Copy out every line in the items below that contains the word "components".

** Data to process follows **

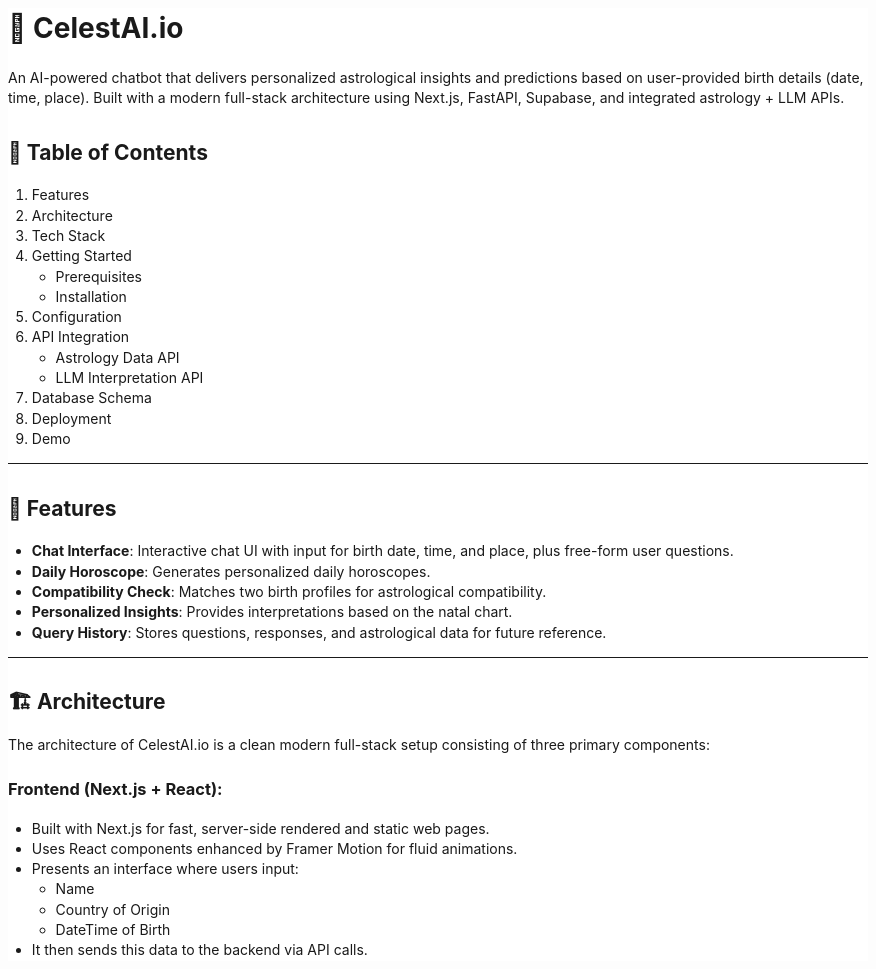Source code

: # 🌟 CelestAI.io

An AI-powered chatbot that delivers personalized astrological insights and predictions based on user-provided birth details (date, time, place). Built with a modern full-stack architecture using Next.js, FastAPI, Supabase, and integrated astrology + LLM APIs.

## 🧩 Table of Contents

1. Features
2. Architecture
3. Tech Stack
4. Getting Started
   - Prerequisites
   - Installation
5. Configuration
6. API Integration
   - Astrology Data API
   - LLM Interpretation API
7. Database Schema
8. Deployment
9. Demo


---

## 🌠 Features

- **Chat Interface**: Interactive chat UI with input for birth date, time, and place, plus free-form user questions.
- **Daily Horoscope**: Generates personalized daily horoscopes.
- **Compatibility Check**: Matches two birth profiles for astrological compatibility.
- **Personalized Insights**: Provides interpretations based on the natal chart.
- **Query History**: Stores questions, responses, and astrological data for future reference.

---

## 🏗 Architecture

The architecture of CelestAI.io is a clean modern full-stack setup consisting of three primary components:

### Frontend (Next.js + React):
- Built with Next.js for fast, server-side rendered and static web pages.
- Uses React components enhanced by Framer Motion for fluid animations.
- Presents an interface where users input:
   - Name
   - Country of Origin
   - DateTime of Birth
- It then sends this data to the backend via API calls.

** End of Data to process **

▶ _Expected answer_:
The architecture of CelestAI.io is a clean modern full-stack setup consisting of three primary components:
- Uses React components enhanced by Framer Motion for fluid animations.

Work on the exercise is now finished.